AIM - Can you turn the paragraph beginning "Dobkin is also known as a community organizer" in the Jess Dobkin biography into a short bulleted list that keeps its main facts?

SELECTED EXCERPT -
--- Start ---
Jess Dobkin (born 1970) is a performance artist based in Toronto, Canada. She is best known for her 2006 work The Lactation Station.

She has a B.A. in Women’s Studies from Oberlin College, and an M.F.A. in Performance Art from  Rutgers University. She is a Fellow at the Mark S. Bonham Centre for Sexual Diversity Studies at the University of Toronto.

Career
Dobkin first emerged as a performance artist in 2002. Her work draws on her experience as a lesbian and a mother. Her body often figures prominently in her performances. For example, Fee for Service (2006), was a performance installation where audience members were invited to sharpen a pencil in Dobkin's vagina.

Dobkin is also known as a community organizer and often combines this with her creative work. In May 2015, after a successful crowdfunding campaign, she collaborated with many Toronto artists to create an alternative newsstand in a vacant kiosk at the Chester Subway Station in Toronto for one year. Meant as a "creative exchange" for commuters, the kiosk acted as a space for artists' exhibition and performance, while it still functioned as a newsstand selling newspapers, magazines, and snacks for a "monetary exchange."

Dobkin has collaborated with other performance artists, including Martha Wilson, founder of the Franklin Furnace Archive.

Dobkin was a frequent performer at Montreal's Edgy Women feminist performance festival between the years 2004 and 2010.
--- End ---
EXTRACTED DATA -
--- Start ---
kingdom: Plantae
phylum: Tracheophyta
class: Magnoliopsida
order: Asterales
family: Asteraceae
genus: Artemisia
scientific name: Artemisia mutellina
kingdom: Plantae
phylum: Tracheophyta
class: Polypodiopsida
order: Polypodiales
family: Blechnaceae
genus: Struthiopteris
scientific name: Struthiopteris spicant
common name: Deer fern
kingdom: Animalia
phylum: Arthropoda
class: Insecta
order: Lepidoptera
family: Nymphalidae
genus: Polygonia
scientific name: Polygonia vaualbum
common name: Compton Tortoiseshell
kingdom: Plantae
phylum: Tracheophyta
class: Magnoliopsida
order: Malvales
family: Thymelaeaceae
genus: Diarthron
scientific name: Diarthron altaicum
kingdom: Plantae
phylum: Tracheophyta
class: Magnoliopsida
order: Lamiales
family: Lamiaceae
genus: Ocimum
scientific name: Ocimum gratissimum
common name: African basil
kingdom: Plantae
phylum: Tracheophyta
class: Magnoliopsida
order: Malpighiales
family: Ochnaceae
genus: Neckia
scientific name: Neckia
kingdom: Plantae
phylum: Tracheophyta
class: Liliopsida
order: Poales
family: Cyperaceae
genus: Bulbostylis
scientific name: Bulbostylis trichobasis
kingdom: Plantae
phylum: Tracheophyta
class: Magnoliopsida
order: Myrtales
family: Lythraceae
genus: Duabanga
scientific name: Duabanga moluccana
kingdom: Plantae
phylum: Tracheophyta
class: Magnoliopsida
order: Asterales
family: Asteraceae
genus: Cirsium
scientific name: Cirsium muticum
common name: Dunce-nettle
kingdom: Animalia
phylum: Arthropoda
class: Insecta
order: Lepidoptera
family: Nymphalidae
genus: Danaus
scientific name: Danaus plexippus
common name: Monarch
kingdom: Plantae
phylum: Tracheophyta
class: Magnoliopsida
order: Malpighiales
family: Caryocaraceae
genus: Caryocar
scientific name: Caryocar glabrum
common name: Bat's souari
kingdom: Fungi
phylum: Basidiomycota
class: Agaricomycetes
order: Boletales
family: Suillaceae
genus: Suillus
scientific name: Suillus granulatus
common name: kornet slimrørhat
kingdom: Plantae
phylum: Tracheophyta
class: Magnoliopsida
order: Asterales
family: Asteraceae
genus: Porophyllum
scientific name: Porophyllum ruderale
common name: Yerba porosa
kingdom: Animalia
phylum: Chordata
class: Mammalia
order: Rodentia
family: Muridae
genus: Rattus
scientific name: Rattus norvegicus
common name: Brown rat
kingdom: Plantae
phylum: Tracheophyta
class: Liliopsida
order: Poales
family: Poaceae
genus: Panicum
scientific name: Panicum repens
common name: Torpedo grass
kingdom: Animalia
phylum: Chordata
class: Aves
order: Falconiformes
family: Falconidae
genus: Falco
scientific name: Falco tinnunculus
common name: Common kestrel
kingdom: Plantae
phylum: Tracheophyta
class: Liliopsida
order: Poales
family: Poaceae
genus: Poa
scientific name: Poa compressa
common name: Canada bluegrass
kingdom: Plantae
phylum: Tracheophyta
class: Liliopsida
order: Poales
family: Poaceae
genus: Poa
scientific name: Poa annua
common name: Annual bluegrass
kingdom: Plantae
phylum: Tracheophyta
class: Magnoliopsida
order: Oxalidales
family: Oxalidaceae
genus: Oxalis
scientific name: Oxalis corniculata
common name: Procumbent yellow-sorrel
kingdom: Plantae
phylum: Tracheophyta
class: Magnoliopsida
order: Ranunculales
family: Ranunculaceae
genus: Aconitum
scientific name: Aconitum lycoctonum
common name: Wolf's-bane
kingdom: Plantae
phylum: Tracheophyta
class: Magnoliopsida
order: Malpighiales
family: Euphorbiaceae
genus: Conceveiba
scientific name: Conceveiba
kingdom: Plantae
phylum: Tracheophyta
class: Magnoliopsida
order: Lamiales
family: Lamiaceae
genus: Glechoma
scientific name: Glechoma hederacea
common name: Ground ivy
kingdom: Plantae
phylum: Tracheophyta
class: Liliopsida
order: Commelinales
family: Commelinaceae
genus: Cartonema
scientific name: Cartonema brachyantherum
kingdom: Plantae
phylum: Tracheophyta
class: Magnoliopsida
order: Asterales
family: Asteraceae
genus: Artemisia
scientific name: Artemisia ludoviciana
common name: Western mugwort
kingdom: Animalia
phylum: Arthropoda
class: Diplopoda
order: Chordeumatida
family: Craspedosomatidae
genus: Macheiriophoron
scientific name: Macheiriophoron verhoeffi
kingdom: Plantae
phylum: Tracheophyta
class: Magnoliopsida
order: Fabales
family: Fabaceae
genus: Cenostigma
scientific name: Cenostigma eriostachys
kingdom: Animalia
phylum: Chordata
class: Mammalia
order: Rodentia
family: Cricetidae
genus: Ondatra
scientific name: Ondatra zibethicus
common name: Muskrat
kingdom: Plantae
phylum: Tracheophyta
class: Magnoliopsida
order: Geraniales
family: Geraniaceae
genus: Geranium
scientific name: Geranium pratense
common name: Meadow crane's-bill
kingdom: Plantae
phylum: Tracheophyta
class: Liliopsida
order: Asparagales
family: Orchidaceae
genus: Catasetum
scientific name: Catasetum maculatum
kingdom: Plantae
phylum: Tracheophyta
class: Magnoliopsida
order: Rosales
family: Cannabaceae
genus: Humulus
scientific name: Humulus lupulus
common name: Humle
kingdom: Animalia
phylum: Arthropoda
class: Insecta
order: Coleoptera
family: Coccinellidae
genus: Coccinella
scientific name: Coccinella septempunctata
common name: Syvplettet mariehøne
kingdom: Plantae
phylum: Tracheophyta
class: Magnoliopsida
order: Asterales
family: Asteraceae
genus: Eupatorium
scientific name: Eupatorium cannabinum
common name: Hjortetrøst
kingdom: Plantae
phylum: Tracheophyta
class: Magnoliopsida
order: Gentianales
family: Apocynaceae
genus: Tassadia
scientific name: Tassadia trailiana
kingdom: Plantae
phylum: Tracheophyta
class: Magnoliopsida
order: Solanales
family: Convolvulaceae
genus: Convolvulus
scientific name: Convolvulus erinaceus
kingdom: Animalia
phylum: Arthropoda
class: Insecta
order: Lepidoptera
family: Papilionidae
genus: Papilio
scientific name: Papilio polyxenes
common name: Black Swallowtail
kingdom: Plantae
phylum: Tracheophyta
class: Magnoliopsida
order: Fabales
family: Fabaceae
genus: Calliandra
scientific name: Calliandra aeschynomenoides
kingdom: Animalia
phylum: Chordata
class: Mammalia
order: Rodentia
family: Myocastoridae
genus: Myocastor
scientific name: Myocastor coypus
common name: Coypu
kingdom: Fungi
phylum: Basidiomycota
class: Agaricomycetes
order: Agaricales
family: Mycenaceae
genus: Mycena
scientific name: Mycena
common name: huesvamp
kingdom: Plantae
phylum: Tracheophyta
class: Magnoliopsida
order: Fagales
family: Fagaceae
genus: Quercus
--- End ---
FULL RESPONSE -
- Dobkin is also a community organizer and often combines this with her creative work.
- In May 2015, after a successful crowdfunding campaign, she and many Toronto artists turned a vacant kiosk at Chester Subway Station into an alternative newsstand for one year.
- The kiosk was a "creative exchange" for commuters, a space for artists' exhibition and performance.
- It still sold newspapers, magazines and snacks for a "monetary exchange."